I’ve always had a thing for doing it that way. I don’t know why. I think the thought of people partying to my darkest thoughts is amusing. It also makes it less scary to write.
Who are your biggest musical influences?
I think all the music I listen to influences the music I make. And the music I make has so much to do with how I’m feeling, and the same goes with the music I listen to. If I’m having a bad day I put on some really sad shit and I have to make some really sad shit, and vice versa. But to give a more concrete answer I would say I’ve always admired Frank Ocean, ever since I heard ‘Swim Good’ and the whole ‘Nostalgia’ album in 2011 he has been my absolute favourite. ‘Channel Orange’ is one of my all-time favourite albums ever. I love Tove Styrke’s stuff, I think she makes really, really good pop music. I think Tove Lo’s honesty in her lyrics is super inspiring.
The track is about a time in your life when you felt really down. What is your advice to help those feeling this way themselves?

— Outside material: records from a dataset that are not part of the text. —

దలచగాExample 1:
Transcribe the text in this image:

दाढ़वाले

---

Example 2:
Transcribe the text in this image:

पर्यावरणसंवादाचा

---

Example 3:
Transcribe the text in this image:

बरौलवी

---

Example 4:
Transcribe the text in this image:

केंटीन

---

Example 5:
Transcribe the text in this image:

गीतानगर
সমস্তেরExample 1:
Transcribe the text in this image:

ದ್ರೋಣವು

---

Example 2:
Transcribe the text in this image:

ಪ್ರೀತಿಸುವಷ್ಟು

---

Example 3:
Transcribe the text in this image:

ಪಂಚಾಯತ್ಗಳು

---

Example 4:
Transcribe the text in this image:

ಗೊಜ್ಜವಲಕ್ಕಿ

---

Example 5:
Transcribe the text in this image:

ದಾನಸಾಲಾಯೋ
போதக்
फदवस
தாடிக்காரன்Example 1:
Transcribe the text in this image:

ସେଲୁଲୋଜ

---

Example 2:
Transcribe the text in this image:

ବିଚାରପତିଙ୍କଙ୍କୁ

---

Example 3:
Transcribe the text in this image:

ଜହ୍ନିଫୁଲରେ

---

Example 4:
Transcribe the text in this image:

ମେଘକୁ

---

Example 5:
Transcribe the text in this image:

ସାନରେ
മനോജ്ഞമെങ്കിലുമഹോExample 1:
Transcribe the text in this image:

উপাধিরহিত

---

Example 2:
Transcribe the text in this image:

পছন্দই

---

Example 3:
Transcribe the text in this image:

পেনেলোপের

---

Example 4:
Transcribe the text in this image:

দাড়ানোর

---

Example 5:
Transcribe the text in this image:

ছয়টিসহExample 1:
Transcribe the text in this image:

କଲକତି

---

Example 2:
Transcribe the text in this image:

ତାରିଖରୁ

I would advise them to seek professional help. Everyone deals with stuff differently, and to get someone who is dedicated and educated to help you is life-saving. I spent a lot of time trying to deal with my own stuff on my own for a long, long time, and it wasn’t until I went to a shrink I really felt like my life was changing for the better.
How did you cope with working creatively and dealing with mental health problems?

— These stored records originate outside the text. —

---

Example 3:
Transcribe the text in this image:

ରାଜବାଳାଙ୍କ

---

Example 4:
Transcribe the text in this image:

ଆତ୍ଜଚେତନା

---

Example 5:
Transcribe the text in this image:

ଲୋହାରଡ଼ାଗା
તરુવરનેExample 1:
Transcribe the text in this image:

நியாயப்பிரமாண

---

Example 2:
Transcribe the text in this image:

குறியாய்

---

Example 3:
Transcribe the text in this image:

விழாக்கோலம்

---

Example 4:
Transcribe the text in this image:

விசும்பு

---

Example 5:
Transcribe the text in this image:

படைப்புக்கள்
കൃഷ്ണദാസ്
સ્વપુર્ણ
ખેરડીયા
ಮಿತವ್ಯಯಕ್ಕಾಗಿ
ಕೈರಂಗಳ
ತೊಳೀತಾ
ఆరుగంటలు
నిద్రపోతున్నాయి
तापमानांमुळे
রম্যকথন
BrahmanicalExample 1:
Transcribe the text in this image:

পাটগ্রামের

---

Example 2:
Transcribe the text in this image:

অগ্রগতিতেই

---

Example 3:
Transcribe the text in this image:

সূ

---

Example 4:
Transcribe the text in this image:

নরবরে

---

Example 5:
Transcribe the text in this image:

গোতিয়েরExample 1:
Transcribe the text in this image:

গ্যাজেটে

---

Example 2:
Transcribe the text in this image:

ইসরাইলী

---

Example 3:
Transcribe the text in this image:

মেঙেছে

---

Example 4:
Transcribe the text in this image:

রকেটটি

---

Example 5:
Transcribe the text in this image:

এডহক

I think it was key for me. Being able to express yourself, being so unfiltered and honest is liberating. It’s like my own little safe place, where I can admit all the stuff I maybe don’t admit to the people around me or even myself sometimes.
As a society, what do you think we need to do to help others going through bad times with their mental health?
Being honest about it. Talk about it openly, and never being embarrassed about it. There is so much shame related to struggling with your mental health and I’m over it. Life is hard. We all struggle, so let’s at least try and help each with being honest, you know? To start the conversation and make it less scary.
What can we be doing to look after ourselves during this crappy time?
I’ve been making loads of food, been taking long walks and spending a lot of time with my family!
You are working alongside a lot of new collaborators who have more of an electronic feel (Olly Burden from The Prodigy, Steve Western from Skrillex/Rudimental and Jamie Reynolds from The Klaxons), does this mean we will be hearing more of an electronic vibe from you in the future?
I would say both yes and no, as I feel all pop music is very electronic! But they’ve really pushed me to be more experimental with my sound and what kind of music I make, and i feel I’ve evolved a lot as a writer working with incredible musicians like them.
Who would be your dream to work with?
Rex Orange County! He is my absolute fave at the moment. He’s last album is everything.
What can we expect from you in the future in general?
New music baby!!! I’m so, so, so, so exited to finally release what I’ve been working on!!